Eighty-Five Ghanaian migrants who have been imprisoned in Saudi Arabia’s Jeddah Prison are appealing to President Akuffo Addo to bring them back home. This was after Ghana government officials in Jeddah failed to facilitate their return.
Among them include a pregnant woman whose due date for delivery is two months away.
In an interview with crimecheckghana, the leader of the group, 31-year-old Rose Tetteh said officials from Ghana in Jeddah refused to cooperate with the Saudi government to deport them unless the migrants show commitment to pay the Covid-19 test fee of One Hundred and Fifty dollars.
“The officials told us that some migrants refused to pay for the Covid-19 test instituted by government when they got to the Kotoka International Airport. They said government took the charge from the Ethiopia Airline that airlifted them so the airline has refused to fly us because they fear we will also not pay. We are appealing to President Akuffo Addo to come to our aid,” she appealed.
Miss Tetteh said the officials indicated that President Akuffo Addo has to endorse their deportation before any further action can be taken. According to her, this could lead to the death of many of them if any delay occurs because of the harsh conditions they are going through in the Jeddah prison.
“We sleep on bare metal student beds and the food we eat is very terrible. Four persons are sick and one of them nearly died after doctors refused to attend to her. We had to protest before she was given treatment. We are suffering and if swift action is not taken, most of us are going to lose our lives,” she said.
36-year-old Fatima Mumuni and 26-year-old Salamatu share their experiences:
“Living in Saudi Arabia for the past four years has been very difficult.
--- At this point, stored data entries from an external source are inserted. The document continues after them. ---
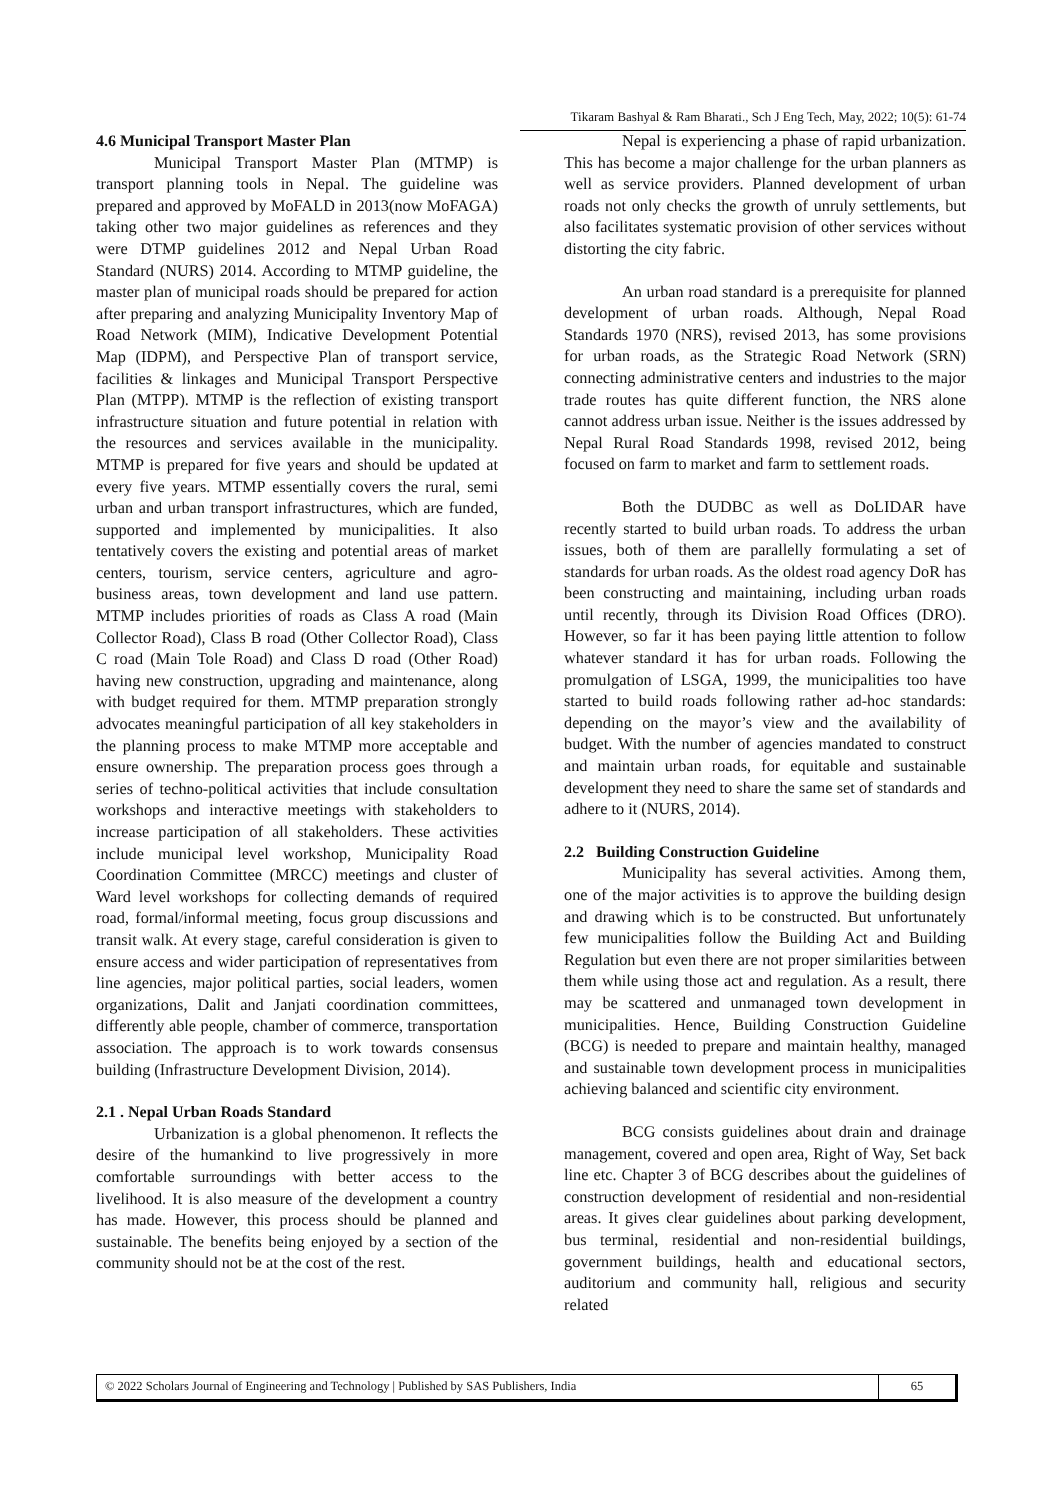Tikaram Bashyal & Ram Bharati., Sch J Eng Tech, May, 2022; 10(5): 61-74
4.6 Municipal Transport Master Plan
Municipal Transport Master Plan (MTMP) is transport planning tools in Nepal. The guideline was prepared and approved by MoFALD in 2013(now MoFAGA) taking other two major guidelines as references and they were DTMP guidelines 2012 and Nepal Urban Road Standard (NURS) 2014. According to MTMP guideline, the master plan of municipal roads should be prepared for action after preparing and analyzing Municipality Inventory Map of Road Network (MIM), Indicative Development Potential Map (IDPM), and Perspective Plan of transport service, facilities & linkages and Municipal Transport Perspective Plan (MTPP). MTMP is the reflection of existing transport infrastructure situation and future potential in relation with the resources and services available in the municipality. MTMP is prepared for five years and should be updated at every five years. MTMP essentially covers the rural, semi urban and urban transport infrastructures, which are funded, supported and implemented by municipalities. It also tentatively covers the existing and potential areas of market centers, tourism, service centers, agriculture and agro-business areas, town development and land use pattern. MTMP includes priorities of roads as Class A road (Main Collector Road), Class B road (Other Collector Road), Class C road (Main Tole Road) and Class D road (Other Road) having new construction, upgrading and maintenance, along with budget required for them. MTMP preparation strongly advocates meaningful participation of all key stakeholders in the planning process to make MTMP more acceptable and ensure ownership. The preparation process goes through a series of techno-political activities that include consultation workshops and interactive meetings with stakeholders to increase participation of all stakeholders. These activities include municipal level workshop, Municipality Road Coordination Committee (MRCC) meetings and cluster of Ward level workshops for collecting demands of required road, formal/informal meeting, focus group discussions and transit walk. At every stage, careful consideration is given to ensure access and wider participation of representatives from line agencies, major political parties, social leaders, women organizations, Dalit and Janjati coordination committees, differently able people, chamber of commerce, transportation association. The approach is to work towards consensus building (Infrastructure Development Division, 2014).
2.1 . Nepal Urban Roads Standard
Urbanization is a global phenomenon. It reflects the desire of the humankind to live progressively in more comfortable surroundings with better access to the livelihood. It is also measure of the development a country has made. However, this process should be planned and sustainable. The benefits being enjoyed by a section of the community should not be at the cost of the rest.
Nepal is experiencing a phase of rapid urbanization. This has become a major challenge for the urban planners as well as service providers. Planned development of urban roads not only checks the growth of unruly settlements, but also facilitates systematic provision of other services without distorting the city fabric.
An urban road standard is a prerequisite for planned development of urban roads. Although, Nepal Road Standards 1970 (NRS), revised 2013, has some provisions for urban roads, as the Strategic Road Network (SRN) connecting administrative centers and industries to the major trade routes has quite different function, the NRS alone cannot address urban issue. Neither is the issues addressed by Nepal Rural Road Standards 1998, revised 2012, being focused on farm to market and farm to settlement roads.
Both the DUDBC as well as DoLIDAR have recently started to build urban roads. To address the urban issues, both of them are parallelly formulating a set of standards for urban roads. As the oldest road agency DoR has been constructing and maintaining, including urban roads until recently, through its Division Road Offices (DRO). However, so far it has been paying little attention to follow whatever standard it has for urban roads. Following the promulgation of LSGA, 1999, the municipalities too have started to build roads following rather ad-hoc standards: depending on the mayor’s view and the availability of budget. With the number of agencies mandated to construct and maintain urban roads, for equitable and sustainable development they need to share the same set of standards and adhere to it (NURS, 2014).
2.2 Building Construction Guideline
Municipality has several activities. Among them, one of the major activities is to approve the building design and drawing which is to be constructed. But unfortunately few municipalities follow the Building Act and Building Regulation but even there are not proper similarities between them while using those act and regulation. As a result, there may be scattered and unmanaged town development in municipalities. Hence, Building Construction Guideline (BCG) is needed to prepare and maintain healthy, managed and sustainable town development process in municipalities achieving balanced and scientific city environment.
BCG consists guidelines about drain and drainage management, covered and open area, Right of Way, Set back line etc. Chapter 3 of BCG describes about the guidelines of construction development of residential and non-residential areas. It gives clear guidelines about parking development, bus terminal, residential and non-residential buildings, government buildings, health and educational sectors, auditorium and community hall, religious and security related
© 2022 Scholars Journal of Engineering and Technology | Published by SAS Publishers, India
65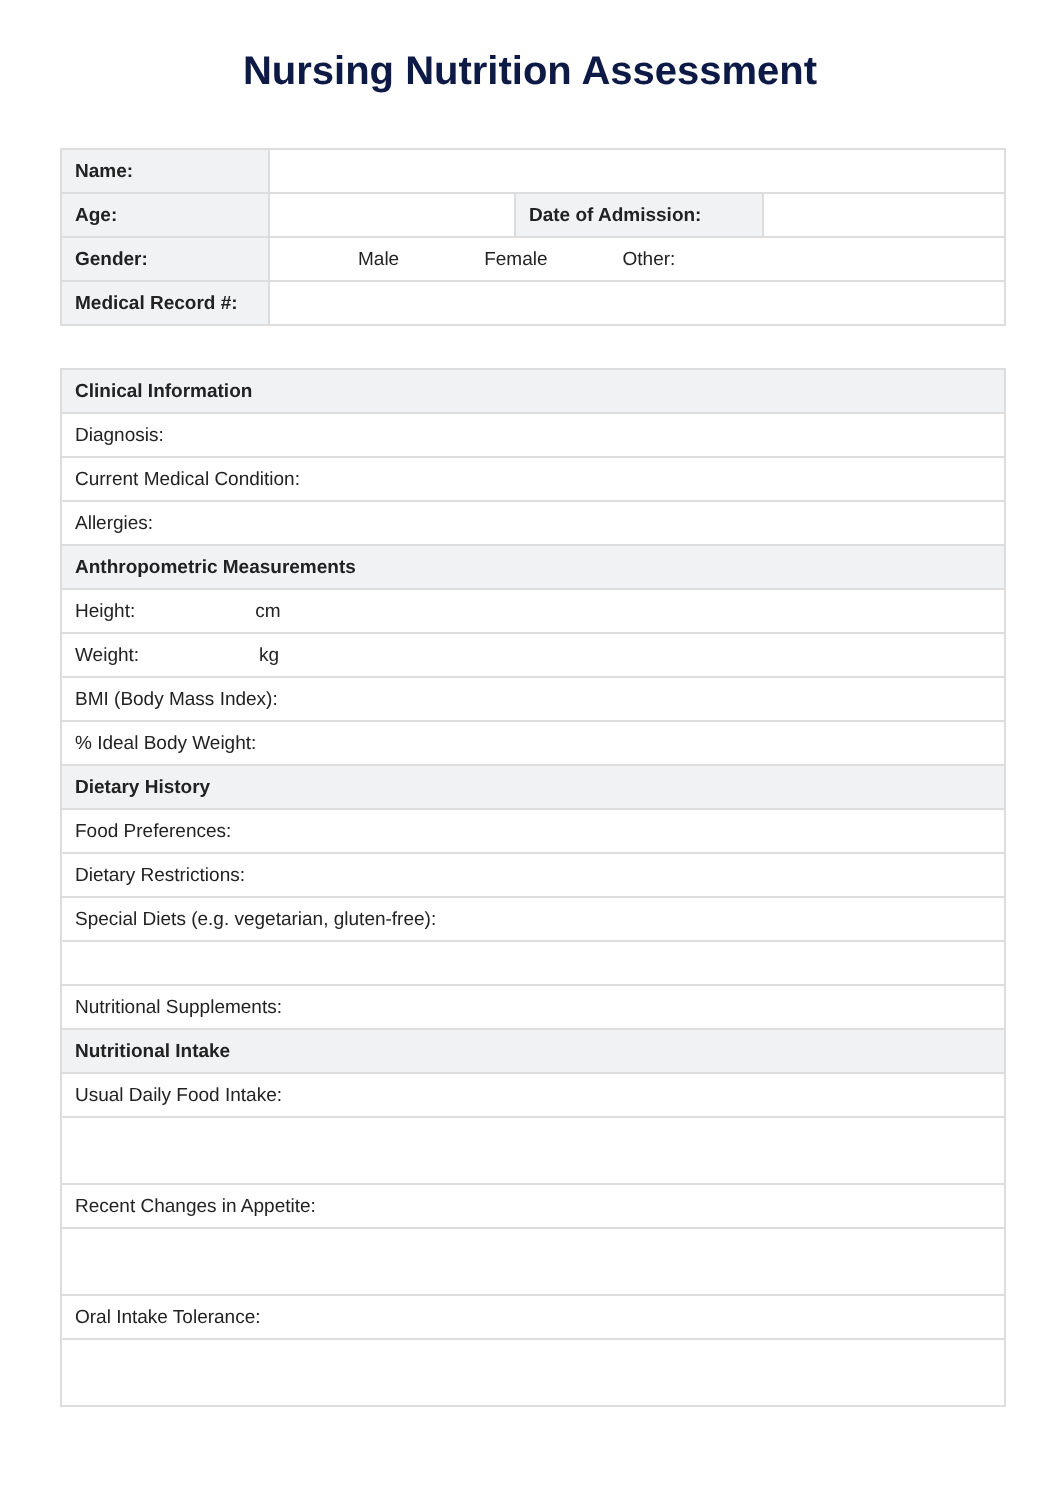Nursing Nutrition Assessment
| Name: | | | |
| Age: | | Date of Admission: | |
| Gender: | Male Female Other: | | |
| Medical Record #: | | | |
| Clinical Information |
| Diagnosis: |
| Current Medical Condition: |
| Allergies: |
| Anthropometric Measurements |
| Height: cm |
| Weight: kg |
| BMI (Body Mass Index): |
| % Ideal Body Weight: |
| Dietary History |
| Food Preferences: |
| Dietary Restrictions: |
| Special Diets (e.g. vegetarian, gluten-free): |
| Nutritional Supplements: |
| Nutritional Intake |
| Usual Daily Food Intake: |
| Recent Changes in Appetite: |
| Oral Intake Tolerance: |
We came to the country to seek greener pastures because we are from struggling homes. We have been subjected to maltreatment because we do not have proper documents to stay and work in the country,” they cried.
Crime Check Foundation, CCF is appealing to the government to fast track the deportation processes and also drop the Covid-19 charge.
CCF’s Reintegration of Migrants and Returnees program
CCF, through its livelihood and medical care support, has reintegrated many migrants and returnees who usually return home to the same poverty they sought to escape.